La galerie Almine Rech a le plaisir de présenter la troisième exposition personnelle de Jean-Baptiste Bernadet. Cette exposition présentera de nouvelles peintures de l’artiste.
Jean-Baptiste Bernadet l’a souvent martelé : « Je n’ai aucun rapport militant à la peinture. Elle est simplement la discipline la plus pratique pour moi, celle qui me convient le mieux, celle où je me sens bien, celle qui me permet de faire quelque chose et de voir tout de suite le résultat ». Il n’empêche : si Jean-Baptiste Bernadet tient à garder ses distances avec elle, il n’en demeure pas moins un vrai peintre. « Un peintre de paysage » comme il se définit lui-même. Il ajoute même : « Je suis un peintre impressionniste, au sens étymologique du terme ». Autrement dit et pris au pied de la lettre, Bernadet peint des impressions fugitives, subjectives, des nuances de lumières et de sentiments, il aime vivre le temps de la peinture en train de se faire, l’instantanéité de ce qui apparaît.
« Au pied de la lettre », l’expression lui va bien, lui qui est passionné par la littérature et par Proust avec lequel il se sent des affinités : la mémoire, le temps suspendu de la sensation, le principe de fragment, l’effet de kaléidoscope, la recherche de la réfraction. À ce propos Bernadet dit aussi avoir une analogie avec Strindberg et ses célestographies, ce procédé qui, croyait-il, en disposant ses plaques photographiques sur le rebord de sa fenêtre, la nuit, lui permettait de photographier les étoiles alors que c’était les grains de poussière qui créaient l’image.

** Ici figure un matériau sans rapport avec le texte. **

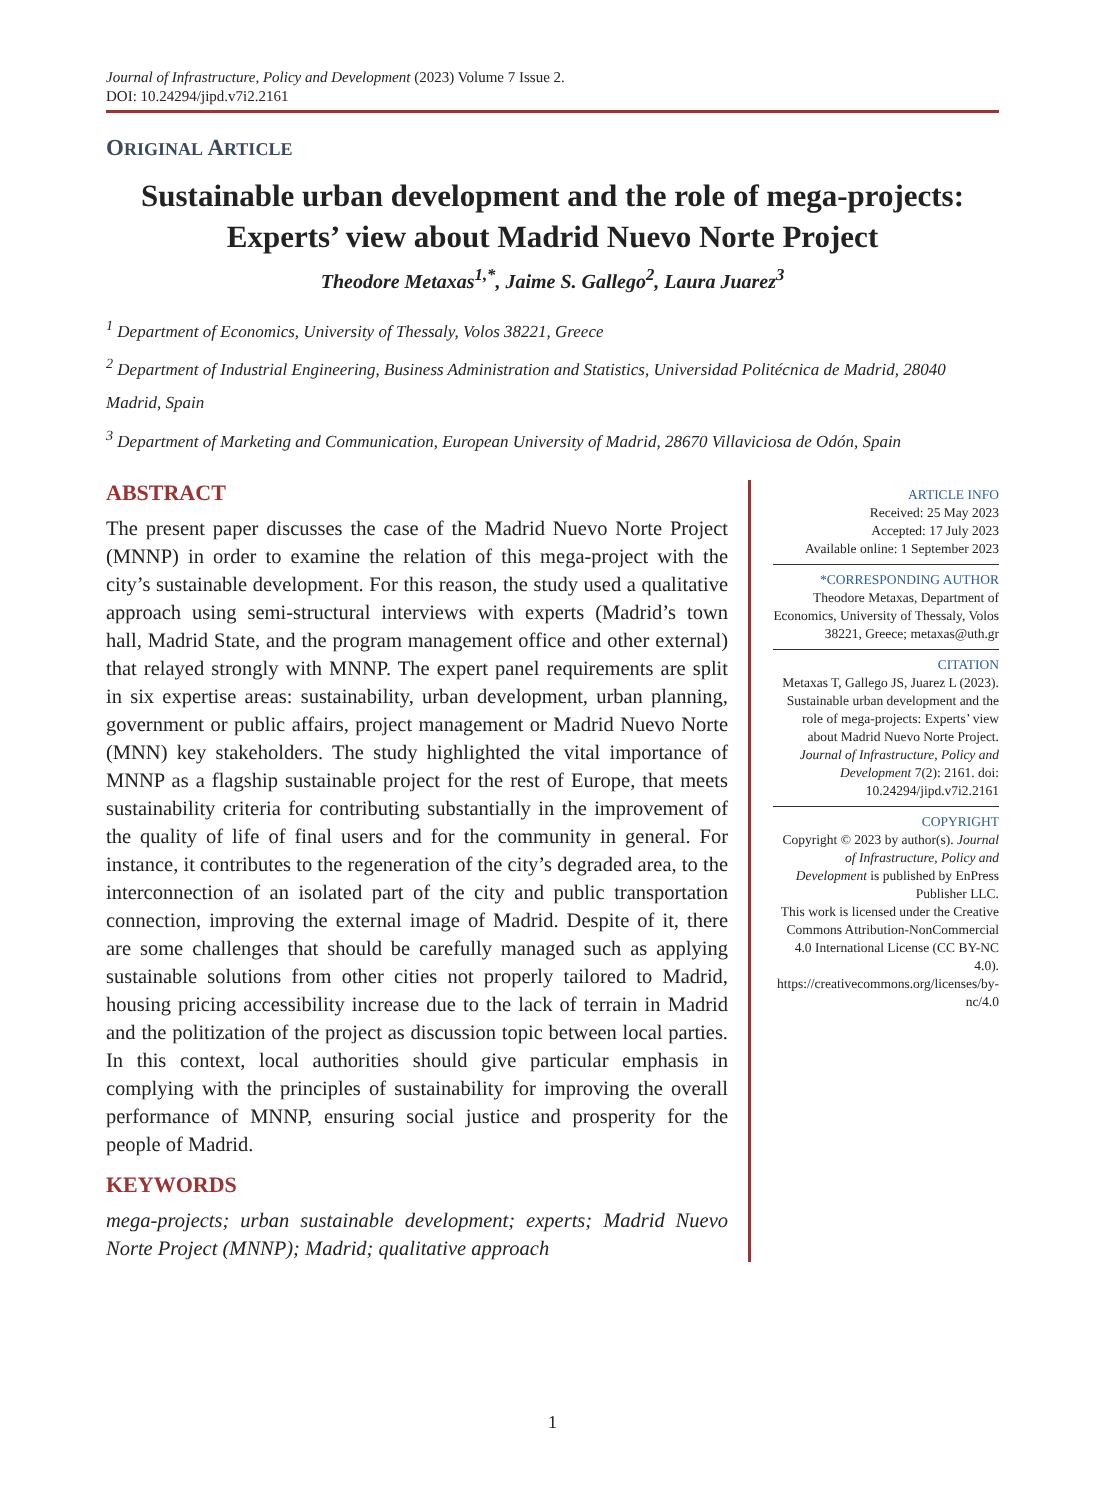Journal of Infrastructure, Policy and Development (2023) Volume 7 Issue 2.
DOI: 10.24294/jipd.v7i2.2161
ORIGINAL ARTICLE
Sustainable urban development and the role of mega-projects: Experts’ view about Madrid Nuevo Norte Project
Theodore Metaxas<sup>1,*</sup>, Jaime S. Gallego<sup>2</sup>, Laura Juarez<sup>3</sup>
<sup>1</sup> Department of Economics, University of Thessaly, Volos 38221, Greece
<sup>2</sup> Department of Industrial Engineering, Business Administration and Statistics, Universidad Politécnica de Madrid, 28040 Madrid, Spain
<sup>3</sup> Department of Marketing and Communication, European University of Madrid, 28670 Villaviciosa de Odón, Spain
ABSTRACT
The present paper discusses the case of the Madrid Nuevo Norte Project (MNNP) in order to examine the relation of this mega-project with the city’s sustainable development. For this reason, the study used a qualitative approach using semi-structural interviews with experts (Madrid’s town hall, Madrid State, and the program management office and other external) that relayed strongly with MNNP. The expert panel requirements are split in six expertise areas: sustainability, urban development, urban planning, government or public affairs, project management or Madrid Nuevo Norte (MNN) key stakeholders. The study highlighted the vital importance of MNNP as a flagship sustainable project for the rest of Europe, that meets sustainability criteria for contributing substantially in the improvement of the quality of life of final users and for the community in general. For instance, it contributes to the regeneration of the city’s degraded area, to the interconnection of an isolated part of the city and public transportation connection, improving the external image of Madrid. Despite of it, there are some challenges that should be carefully managed such as applying sustainable solutions from other cities not properly tailored to Madrid, housing pricing accessibility increase due to the lack of terrain in Madrid and the politization of the project as discussion topic between local parties. In this context, local authorities should give particular emphasis in complying with the principles of sustainability for improving the overall performance of MNNP, ensuring social justice and prosperity for the people of Madrid.
KEYWORDS
mega-projects; urban sustainable development; experts; Madrid Nuevo Norte Project (MNNP); Madrid; qualitative approach
ARTICLE INFO
Received: 25 May 2023
Accepted: 17 July 2023
Available online: 1 September 2023
*CORRESPONDING AUTHOR
Theodore Metaxas, Department of Economics, University of Thessaly, Volos 38221, Greece; metaxas@uth.gr
CITATION
Metaxas T, Gallego JS, Juarez L (2023). Sustainable urban development and the role of mega-projects: Experts’ view about Madrid Nuevo Norte Project. Journal of Infrastructure, Policy and Development 7(2): 2161. doi: 10.24294/jipd.v7i2.2161
COPYRIGHT
Copyright © 2023 by author(s). Journal of Infrastructure, Policy and Development is published by EnPress Publisher LLC.
This work is licensed under the Creative Commons Attribution-NonCommercial 4.0 International License (CC BY-NC 4.0). https://creativecommons.org/licenses/by-nc/4.0
1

Surface sensible, accident, hasard. Car Bernadet est également un peintre de l’incertitude. De la suspension. Et de l’aventure. « Souvent dans mes tableaux, les choses arrivent toutes seules. Lorsque je peins une touche ce n’est pas une touche qui se met en scène, une touche qui dit je sais ce que je suis en train de montrer, non c’est une touche plus incertaine, plus imprévue. Je ne sais jamais où je vais ». Comme un enchaînement permanent, comme des suites de notes, comme une improvisation qu’on pourrait rapprocher de celle d’un jazzman à partir de sa grille.
Il lui faut commencer le tableau, s’appuyer d’abord sur un fond, puis disposer ses noisettes de peintures, les étaler et continuer jusqu’à ce qu’il trouve le moment juste, le bon équilibre, le rythme, l’harmonie entre la lumière, la couleur. S’il va trop loin, il recommence, corrige, efface, revient en arrière, soustrait ou recouvre. Toute la difficulté pour lui et la magie pour nous spectateurs, est là, dans la justesse comme on le dit d’une suite de notes, de sons. Le tableau se génère dans sa capacité provisionnelle, il se joue entre l’apparition et la disparition, jusqu’à ce qu’il atteigne cet état de suspension, d’entre deux, de potentialité de façon à ce qu’il témoigne à la fois d’une assise, d’une trame structurée et en même temps qu’il reste le plus ouvert possible.
Et de même que Bernadet n’a pas d’automatisme, de certitude, de règle de jeu pour chaque toile, il n’en a pas non plus pour ses séries. Elles ne sont pas décidées à l’avance, elles se constituent d’elles-mêmes, au fur et à mesure et ne sont jamais vraiment closes. Encore faut-il même qu’elles existent, comme c’est le cas avec celles, Vétiver et les Fugues qu’il travaille depuis cinq ans, qu’il a présentées lors de précédentes expositions et qui révèlent, l’une des évanescences, des transparences, l’autre le rythme plus soutenu de touches et des traits de couleurs. Car il arrive aussi que Bernadet travaille hors séries, qu’il peigne des tableaux hors de tout cadre, des tableaux solitaires, à la croisée les uns des autres et que seule une exposition, comme c’est le cas de celle-ci, peut faire dialoguer. Ce qui lui importe avant tout, c’est chaque fois de tout remettre à plat, de rebattre les cartes pour attraper au vol de nouvelles sensations.
Jean-Baptiste Bernadet est né à Paris en 1978. Il vit et travaille à Bruxelles et New-York. Diplômé de l’ENSAV La Cambre à Bruxelles (2003), Bernadet a participé à plusieurs résidences d’artistes, à Triangle Studios, Brooklyn (2012), APT Studios, Brooklyn (2011), et Chianti Foundation, Marfa, Texas (2010). Son travail a été présenté dans plusieurs expositions personnelles en Europe et aux Etats-Unis, notamment à la Galerie Almine Rech à Londres et Bruxelles en 2016. Depuis 2001, Jean-Baptiste Bernadet a participé à plusieurs expositions de groupe dans des institutions comme le WIELS à Bruxelles en 2015, 2010 et 2009, et le Musée des Beaux-Arts de Tourcoing en 2006.